Fig 2 Tomography experiment performed with and without image magnification

Fig 2

Phil Bentley has developed genetic algorithms for the optimisation of neutron optics. The use of genetic algorithms has shown that it would be possible improve the efficiency of focussing guides by 30%.
Some new McStas components were successfully used to model adaptive optics. A 1D parabolic focussing system has been extensively modelled using and a number of full-scale adjustable focussing devices were built and tested. The results agree with the numerical simulations. Two prototypes were built: one with an adjustable focal point and another with five motors to tune the mirror shape. Appropriate control software was written to be able to change the shape of the mirror without breaking it. A more advanced 2D focussing device was built for the instrument TOF-TOF at FRM II, enabling the curvature of the super-mirrors to be changed as a function of wavelength, in order to keep the focal point at the sample position. The team thus managed to double the flux at the sample position.
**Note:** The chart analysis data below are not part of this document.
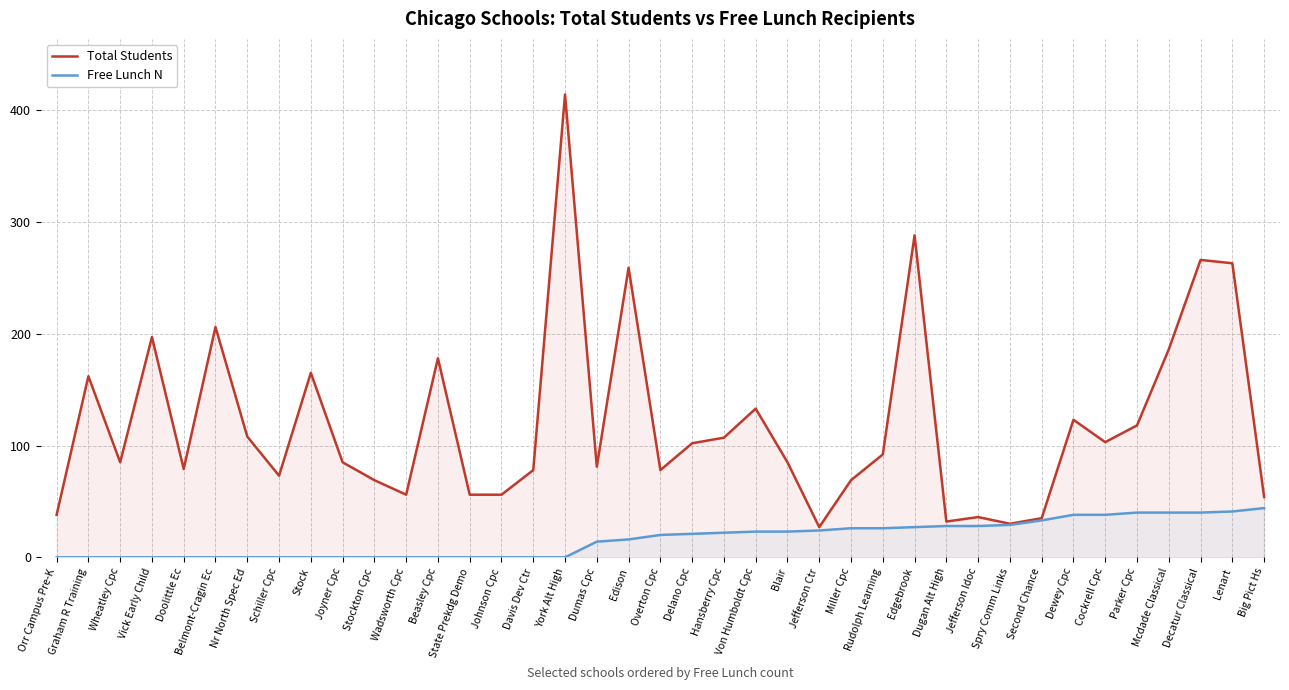

At which label does Total Students first exceed 85?

Graham R Training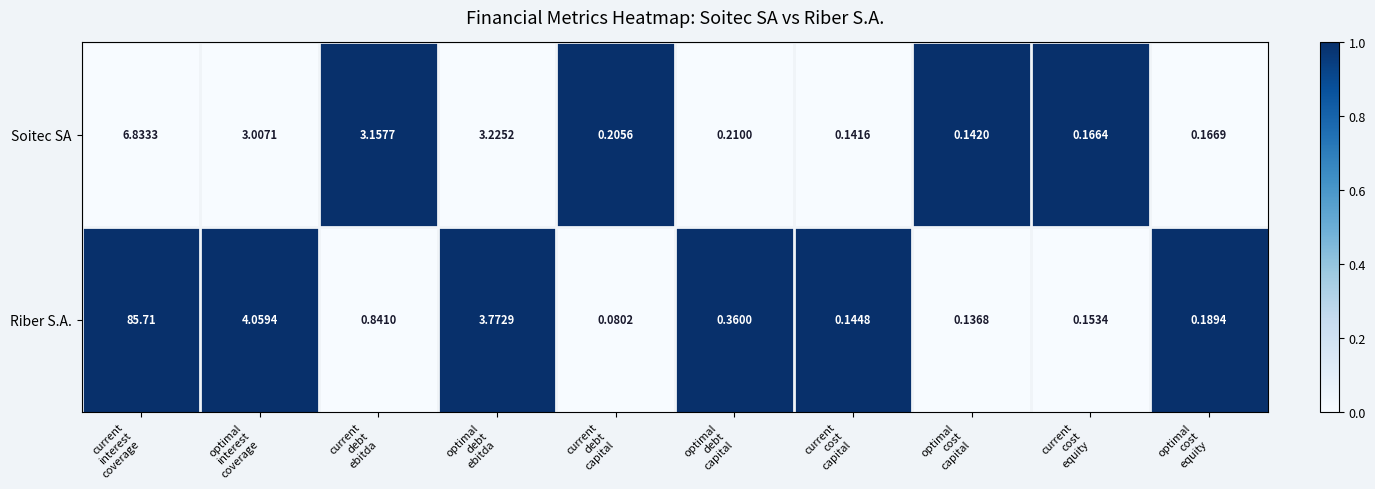

List the series in order of their overall mean, lowest first.

Soitec SA, Riber S.A.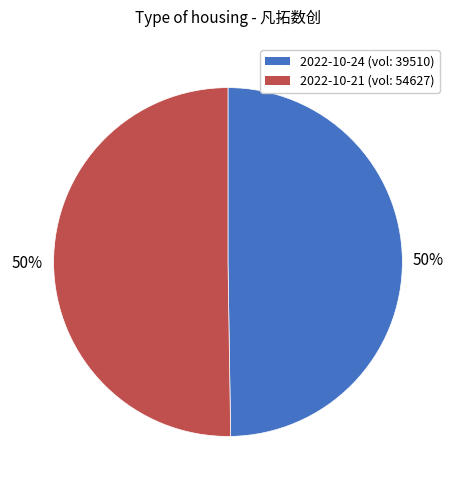

What is the ratio of the value at 2022-10-24 (vol: 39510) to the value at 2022-10-21 (vol: 54627)?

1.0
High resolution imaging using reflective optics

A group of scientists from this JRA has demonstrated using Monte-Carlo calculations that elliptic neutron guides lead only to minor distortions of the phase space and can therefore be used efficiently for neutron radiography and tomography. The group performed Monte-Carlo simulations for various imaging geometries using a straight guide, a convergent guide and an elliptic guide. It used a small section of an elliptic guide to demonstrate the principle of image magnification to achieve gains in spatial resolution. A significant improvement in image resolution was obtained, as shown in figure 2.
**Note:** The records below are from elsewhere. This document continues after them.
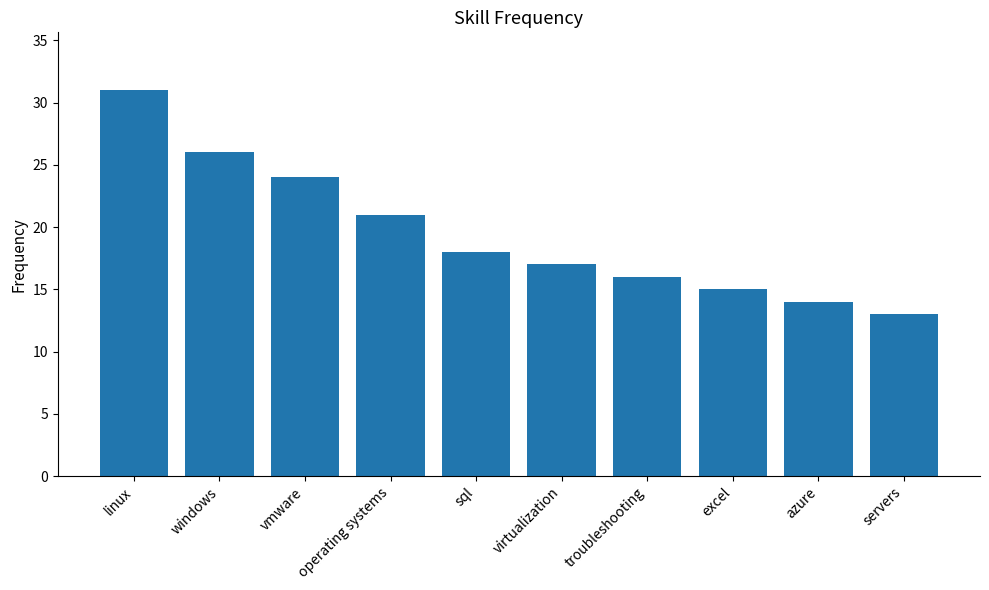

What is the change in value from vmware to sql?

-6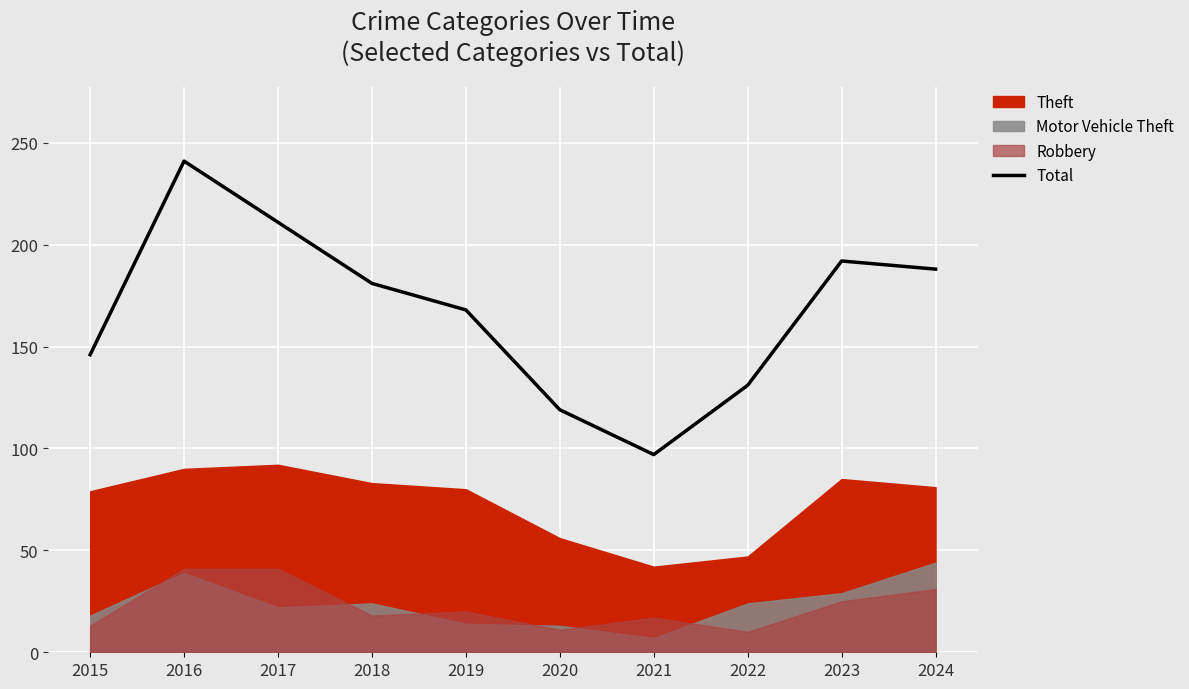

List the labels in order of value, smallest first.

2021, 2020, 2022, 2015, 2019, 2018, 2024, 2023, 2017, 2016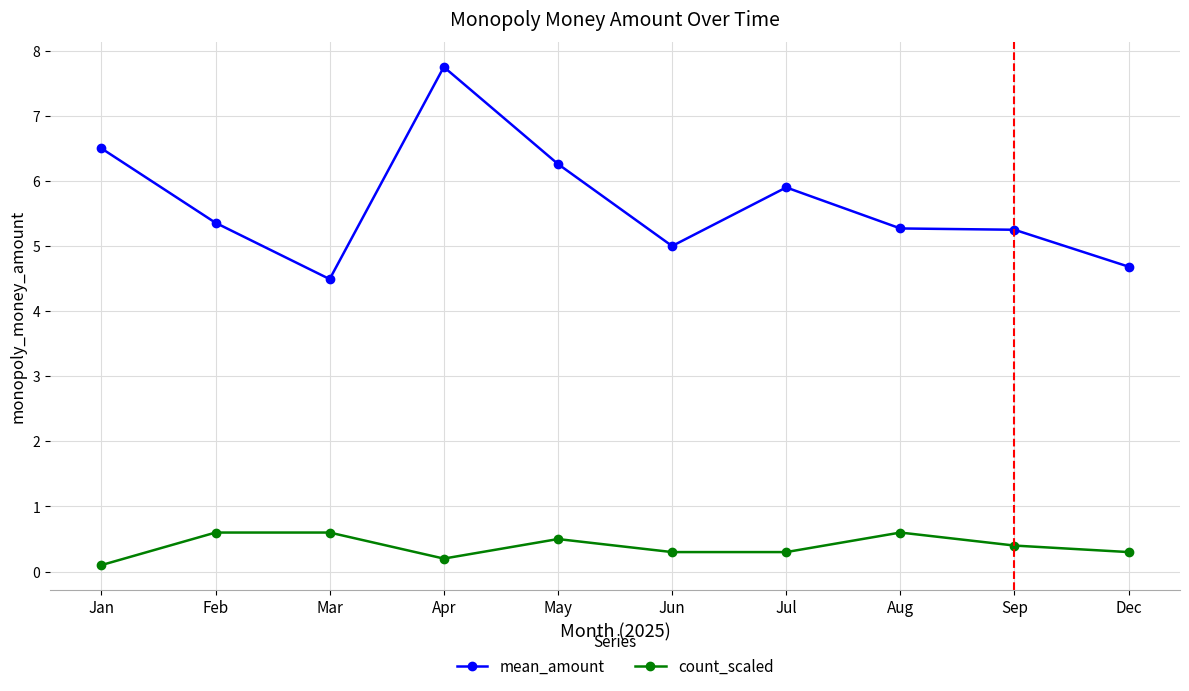

The count_scaled series shows 0.3 at Dec. True or false?

True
The neutron optics group at HZB led by Thomas Krist has designed and built a new type of high-resolution neutron-imaging detector. The small pixel size of the detector requires a high flux density for imaging experiments. The group has designed and optimised Kumakhov-type lenses for improved neutron beam focussing; these have provided a flux gain of 20x, allowing realistic exposure times of several minutes.

The new imaging facility CONRAD-2 was designed at HZB. This imaging facility using reflective optics provides a beam quality that can be used for imaging purposes. In future investigations the last guide section of the facility could be replaced by a focussing guide to re-assess the parameters of the facility.

The aim here was to design a focussing system on SANS spectrometers using an achromatic combination of curved supermirrors with no absorption (fig 3). SANS instruments could benefit from this technique in terms of flux at the sample. A test bench was produced at LLB and tested at PSI in September 2011 on the optical test beamline BOA.

Fig 4 A two dimensional setup.(right) a 1D+1D setup

Fig 4

The current device only provides improved performance in one direction. The overall set-up would perform better if focussing was possible in two directions, as shown in figure 4. This type of set-up is not technically feasible today. For this reason, a team of researchers tested the optical components of such a set-up on the optical beamline at BNC. Whilst the device provides roughly the expected performances, the optical imperfections observed are too large for SANS experiments. Thus for the new focussing SANS instrument at BNC, a Kirkpatrick -Baez arrangement combining two 1m-long elliptical mirrors will be used.

Modelling of interacting optical elements

There was a wish among users to avoid writing new components to describe new geometries / devices, given that there are already many useful components to build from. The problem is that McStas intrinsically uses a linear flow. Here we devised a solution to handle the assembly of basic optical elements to build a new McStas component. The technique was demonstrated on a “meta-component” including a guide with an embedded, wedged, polarising mirror system of the same type as the one at HZB.

Optical simulation workshops

Peter Willendrup, Linda Udby, Klaus Lieutenant, and Emmanuel Farhi organised a McStas/VITESS school in May 2010 on Ven in Sweden. Later in 2011, the group held another workshop on a more specialised use of McStas. The partners of the projects contributed several components to the McSTAS library.